Coveting is a closeted spiritual crime that we commit in our hearts, and if we don't check it, it will burst out into some malicious attitude or action. You say, "How do I deal with covetousness"? Here it is, in the book of Hebrews and the 13th chapter and the 5th verse, "Let your conduct be without covetousness," how? "Be content with such things as you have, for he himself has said, 'I will never leave you nor forsake you.'" How many of you know, listen to me, if you have God, you shouldn't be covetous of anything else? If you have God, he's enough. You say, "Oh, but I need some money for my...". If you have God, he's enough.
How many of you know that the world is primarily a world without God, and you have God? How dare you covet somebody else's material stuff when God has been so good to bring you into his eternal family? The writer of Hebrews takes us all the way back to the first commandment, and says if we have God, we have what we need.
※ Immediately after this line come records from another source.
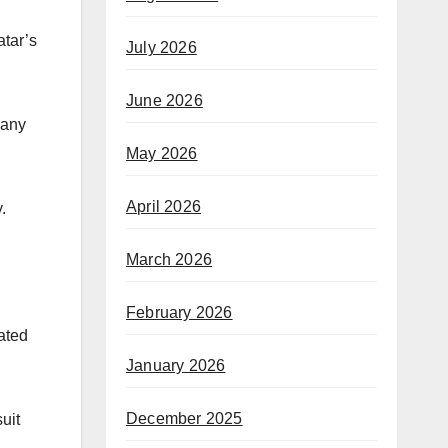
tar’s
July 2026
June 2026
pany
May 2026
April 2026
.
March 2026
February 2026
ated
January 2026
December 2025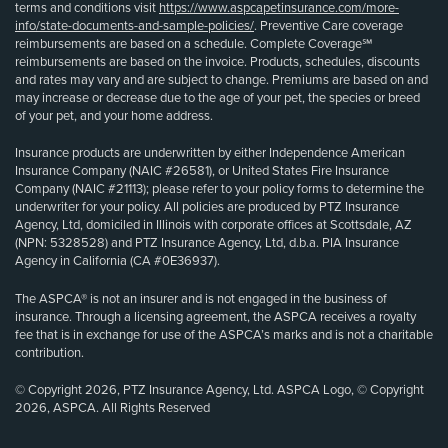
terms and conditions visit
https://www.aspcapetinsurance.com/more-
info/state-documents-and-sample-policies/
. Preventive Care coverage
reimbursements are based on a schedule. Complete Coverage℠
reimbursements are based on the invoice. Products, schedules, discounts
and rates may vary and are subject to change. Premiums are based on and
may increase or decrease due to the age of your pet, the species or breed
of your pet, and your home address.
Insurance products are underwritten by either Independence American
Insurance Company (NAIC #26581), or United States Fire Insurance
Company (NAIC #21113); please refer to your policy forms to determine the
underwriter for your policy. All policies are produced by PTZ Insurance
Agency, Ltd, domiciled in Illinois with corporate offices at Scottsdale, AZ
(NPN: 5328528) and PTZ Insurance Agency, Ltd, d.b.a. PIA Insurance
Agency in California (CA #0E36937).
The ASPCA® is not an insurer and is not engaged in the business of
insurance. Through a licensing agreement, the ASPCA receives a royalty
fee that is in exchange for use of the ASPCA’s marks and is not a charitable
contribution.
© Copyright 2026, PTZ Insurance Agency, Ltd. ASPCA Logo, © Copyright
2026, ASPCA. All Rights Reserved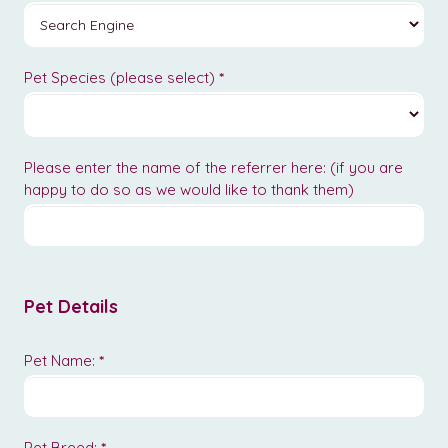
Pet Species (please select)
*
Please enter the name of the referrer here: (if you are
happy to do so as we would like to thank them)
Pet Details
Pet Name:
*
Pet Breed:
*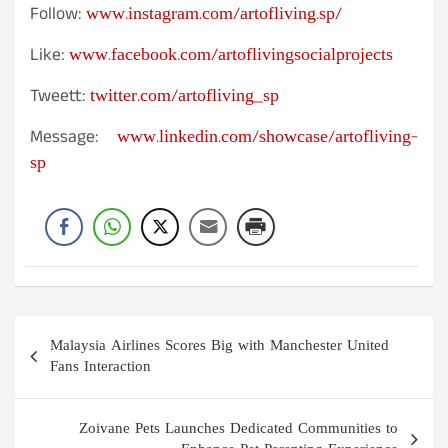
www.instagram.com/artofliving.sp/
Follow:
www.facebook.com/artoflivingsocialprojects
Like:
twitter.com/artofliving_sp
Tweett:
www.linkedin.com/showcase/artofliving-
Message:
sp
Post
Malaysia Airlines Scores Big with Manchester United
navigation
Fans Interaction
Zoivane Pets Launches Dedicated Communities to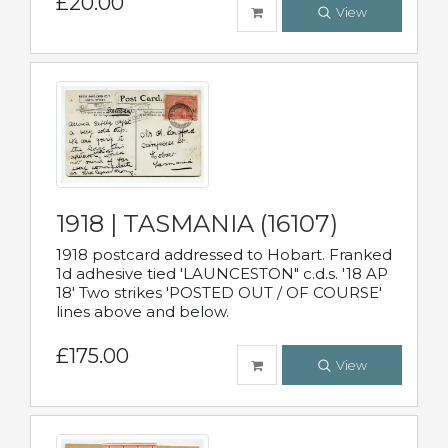
£20.00
View
1918 | TASMANIA (16107)
1918 postcard addressed to Hobart. Franked
1d adhesive tied 'LAUNCESTON" c.d.s. '18 AP
18' Two strikes 'POSTED OUT / OF COURSE'
lines above and below.
£175.00
View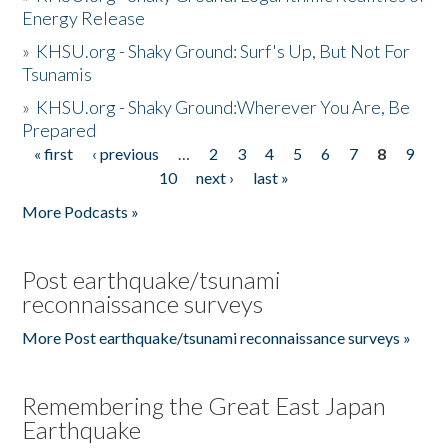
Energy Release
»
KHSU.org - Shaky Ground: Surf's Up, But Not For
Tsunamis
»
KHSU.org - Shaky Ground:Wherever You Are, Be
Prepared
« first
‹ previous
…
2
3
4
5
6
7
8
9
Pages
10
next ›
last »
More Podcasts »
Post earthquake/tsunami
reconnaissance surveys
More Post earthquake/tsunami reconnaissance surveys »
Remembering the Great East Japan
Earthquake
And if we trust God, we know that he will provide for us, he will meet the needs in our lives.
So, looking back over this formidable list of rules, God says, "I want you to know how life works so that you can be successful at it". It's like he's given us the answers to the test before we even take the test so that we can pass the test with flying colors. That's the love of God revealed in the law of God. And once again, in the Ten Commandments we hear God say to us, "I love you, I always have, I always will. I loved you before you were born. I loved you when I gave the commandments. I always have loved you and you can trust me because I love you. I always have, I always will".